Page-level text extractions
::::::
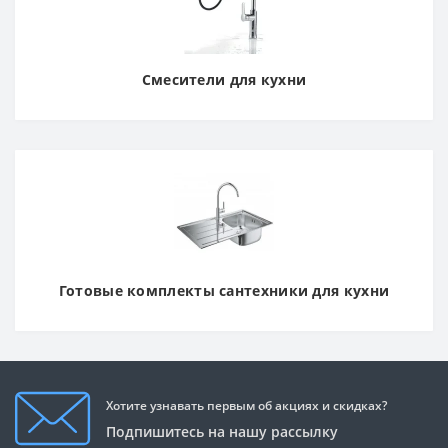
Смесители для кухни
Готовые комплекты сантехники для кухни
Хотите узнавать первым об акциях и скидках?
Подпишитесь на нашу рассылку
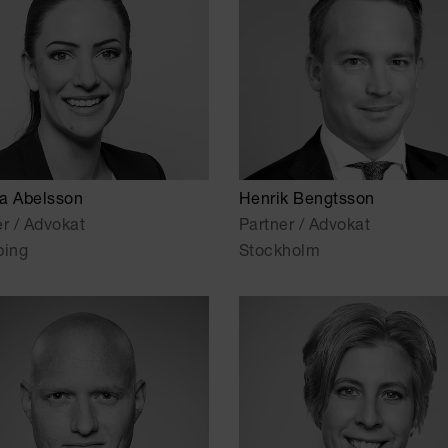
a Abelsson
Henrik Bengtsson
er / Advokat
Partner / Advokat
ping
Stockholm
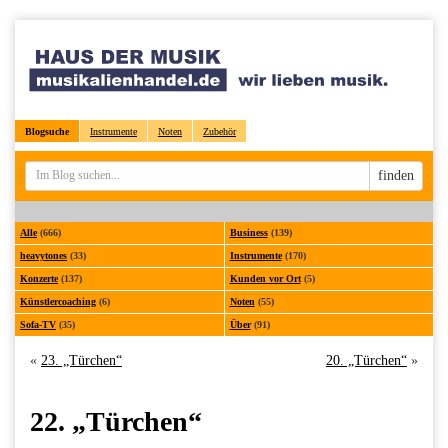
Blogsuche
Instrumente
Noten
Zubehör
Sucheingabe
finden
Alle
(666)
Business
(139)
heavytones
(33)
Instrumente
(170)
Konzerte
(137)
Kunden vor Ort
(5)
Künstlercoaching
(6)
Noten
(55)
Sofa-TV
(35)
Über
(91)
«
23. „Türchen“
20. „Türchen“
»
22. „Türchen“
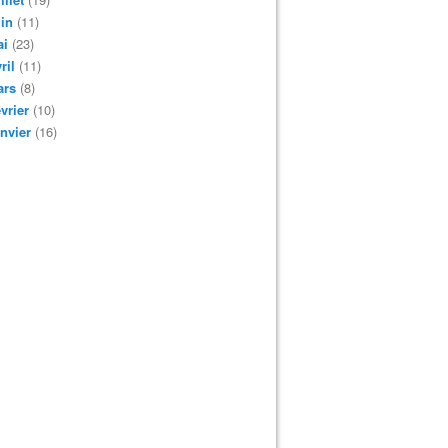
in
(11)
ai
(23)
ril
(11)
ars
(8)
vrier
(10)
nvier
(16)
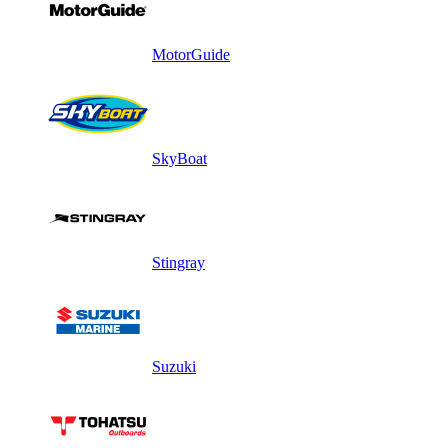
MotorGuide
SkyBoat
Stingray
Suzuki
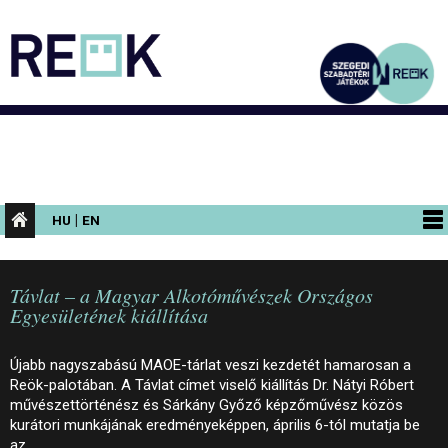
|
HU
EN
PROGRAMOK
Távlat – a Magyar Alkotóművészek Országos
KIÁLLÍTÁSOK
Egyesületének kiállítása
AZ ÉPÜLET
Újabb nagyszabású MAOE-tárlat veszi kezdetét hamarosan a
INFORMÁCIÓK
Reök-palotában. A Távlat címet viselő kiállítás Dr. Nátyi Róbert
művészettörténész és Sárkány Győző képzőművész közös
KONFERENCIA
kurátori munkájának eredményeképpen, április 6-tól mutatja be
az…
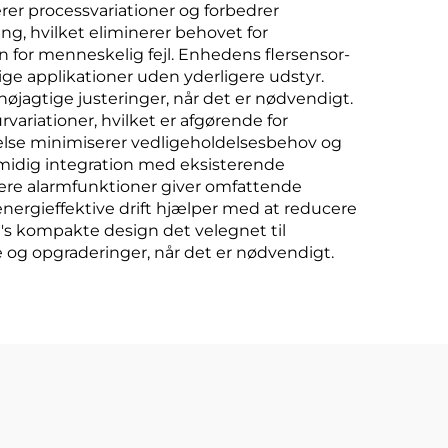
rer processvariationer og forbedrer
g, hvilket eliminerer behovet for
n for menneskelig fejl. Enhedens flersensor-
llige applikationer uden yderligere udstyr.
øjagtige justeringer, når det er nødvendigt.
ariationer, hvilket er afgørende for
delse minimiserer vedligeholdelsesbehov og
smidig integration med eksisterende
 flere alarmfunktioner giver omfattende
nergieffektive drift hjælper med at reducere
s kompakte design det velegnet til
 og opgraderinger, når det er nødvendigt.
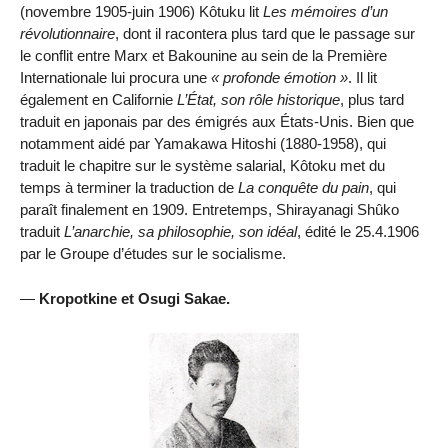
(novembre 1905-juin 1906) Kôtuku lit
Les mémoires d’un
révolutionnaire
, dont il racontera plus tard que le passage sur
le conflit entre Marx et Bakounine au sein de la Première
Internationale lui procura une
profonde émotion
. Il lit
également en Californie
L’État, son rôle historique
, plus tard
traduit en japonais par des émigrés aux États-Unis. Bien que
notamment aidé par Yamakawa Hitoshi (1880-1958), qui
traduit le chapitre sur le système salarial, Kôtoku met du
temps à terminer la traduction de
La conquête du pain
, qui
paraît finalement en 1909. Entretemps, Shirayanagi Shûko
traduit
L’anarchie, sa philosophie, son idéal
, édité le 25.4.1906
par le Groupe d’études sur le socialisme.
—
Kropotkine et Osugi Sakae.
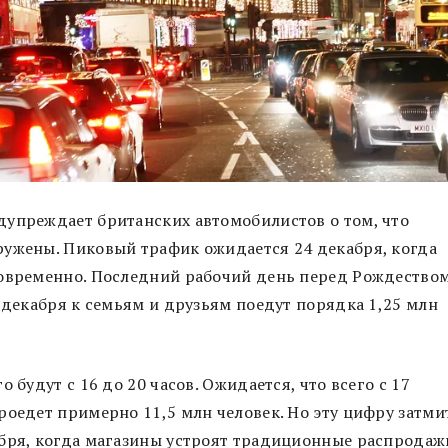
дупреждает британских автомобилистов о том, что
ружены. Пиковый трафик ожидается 24 декабря, когда
новременно. Последний рабочий день перед Рождество
 декабря к семьям и друзьям поедут порядка 1,25 млн
 будут с 16 до 20 часов. Ожидается, что всего с 17
роедет примерно 11,5 млн человек. Но эту цифру затми
абря, когда магазины устроят традиционные распродаж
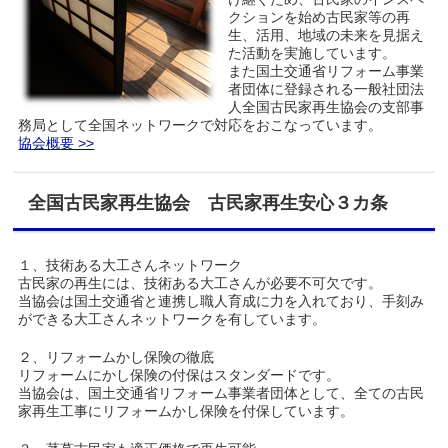
クションを始め古民家等の再
生、活用、地域の未来を見据え
た活動を実施しています。
また国土交通省リフォーム事業
者団体に登録される一般社団法
人全国古民家再生協会の支部事
務局として全国ネットワークで対応をおこなっています。
協会概要 >>
全国古民家再生協会 古民家再生安心３カ条
１、技術ある大工さんネットワーク
古民家の再生には、技術ある大工さんが必要不可欠です。
当協会は国土交通省と連携し職人育成に力を入れており、手刻み
ができる大工さんネットワークを有しています。
２、リフォームかし保険の徹底
リフォームにかし保険の付保はスタンダードです。
当協会は、国土交通省リフォーム事業者団体として、全ての古民
家再生工事にリフォームかし保険を付保しています。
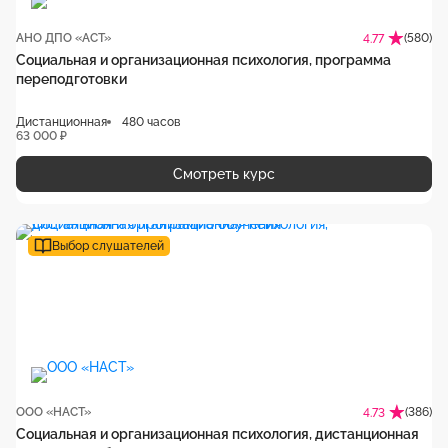
АНО ДПО «АСТ»
(580)
4.77
Социальная и организационная психология, программа
переподготовки
Дистанционная
480 часов
63 000 ₽
Смотреть курс
Выбор слушателей
ООО «НАСТ»
(386)
4.73
Социальная и организационная психология, дистанционная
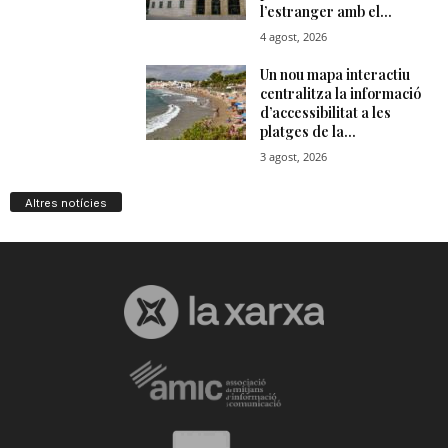
Altres notícies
::::::
■ Written task:
Each line that has the word "hvilket" counts once. How many such lines are in the data? Give the number alone.

■ Solution for this problem:
2